Li, Yang (Southwest Petroleum University) | Guo, Jianchun (Southwest Petroleum University) | Wang, Shibin (Southwest Petroleum University) | Yang, Ruoyu (Southwest Petroleum University) | Lu, Qianli (Southwest Petroleum University)
This study is to demonstrate the application potential of silica nanoparticles (SNP) in adsorption-entanglement of the fracturing fluid and the adsorption-blocking in the tight reservoir caused by hydroxypropyl guar gum (HPG).
An amount of fracturing fluid is required in tight reservoir stimulation. It results in so much HPG to be injected into the tight reservoir. The HPG will be adsorbed in the sandstone and decrease the permeability of the reservoir. For improving the production the tight gas well after being stimulated, SNP were added to the HPG fracturing fluid to reduce the adsorption capacity of HPG molecules on rock surface, increase the flow space of core and reduce the damage of HPG fracturing fluid to reservoir.
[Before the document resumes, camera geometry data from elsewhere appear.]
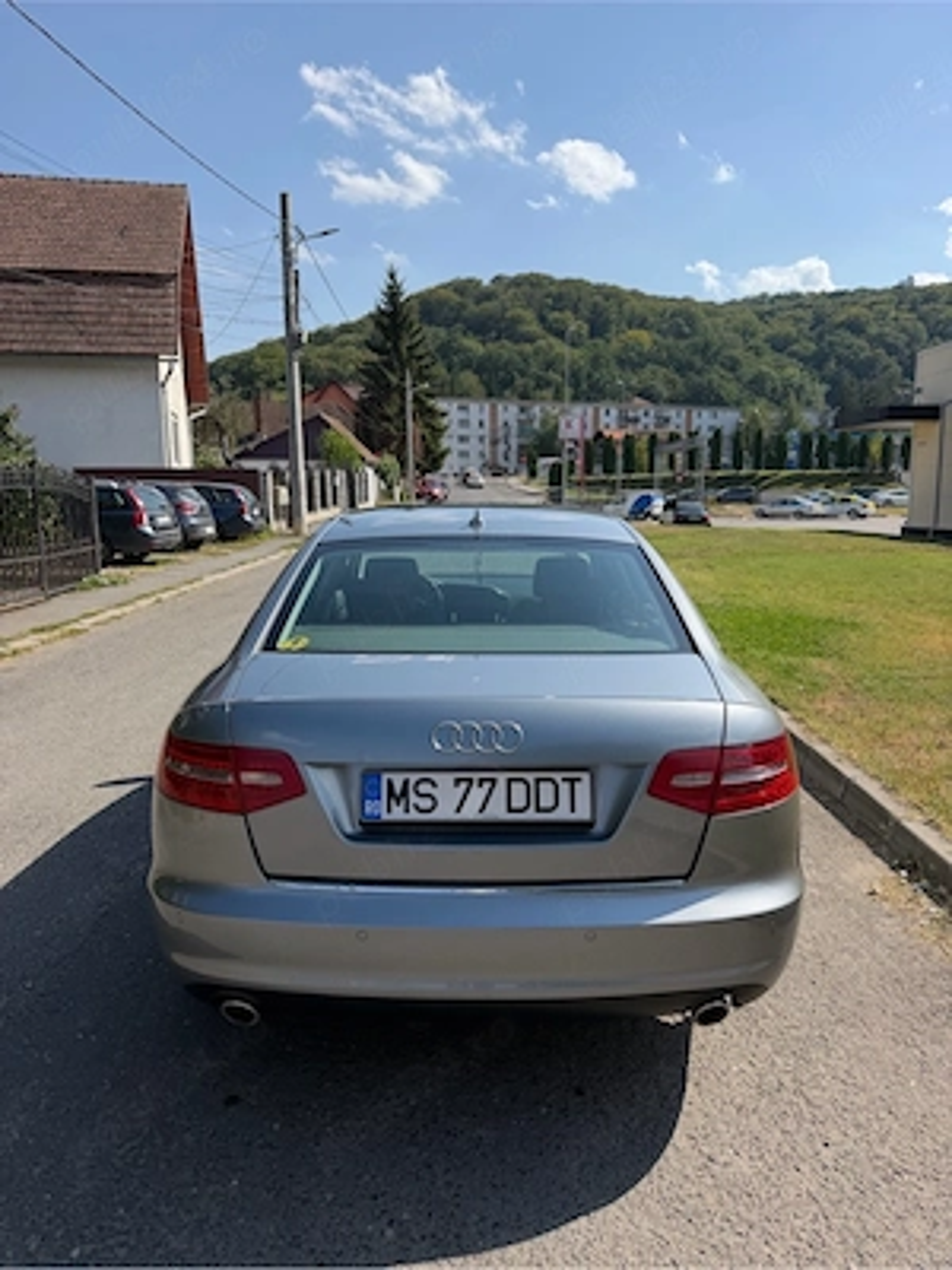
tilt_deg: -9.0
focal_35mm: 24
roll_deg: +0.3
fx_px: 880
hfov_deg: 56.8
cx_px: 476
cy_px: 635
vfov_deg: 71.6
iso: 125
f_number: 1.78
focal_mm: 6.76
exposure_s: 1/4975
The results indicate that the SNP can decrease the adsorption capacity in sandstone porous media by breaking the hydrogen bonding and recover the permeability effectively In conclusion, it is believed that the SNP competitive adsorption seems to be a new approach for remediation of the permeability damage by HPG fracturing fluid and has great potential in oilfield application. The understandings of this paper was meaningful to grasp and utilize the behaviors of tight reservoir adsorption properties, particular in the optimizing of HPG fracturing fluid and improving construction parameters during hydraulic fracturing of tight gas wells.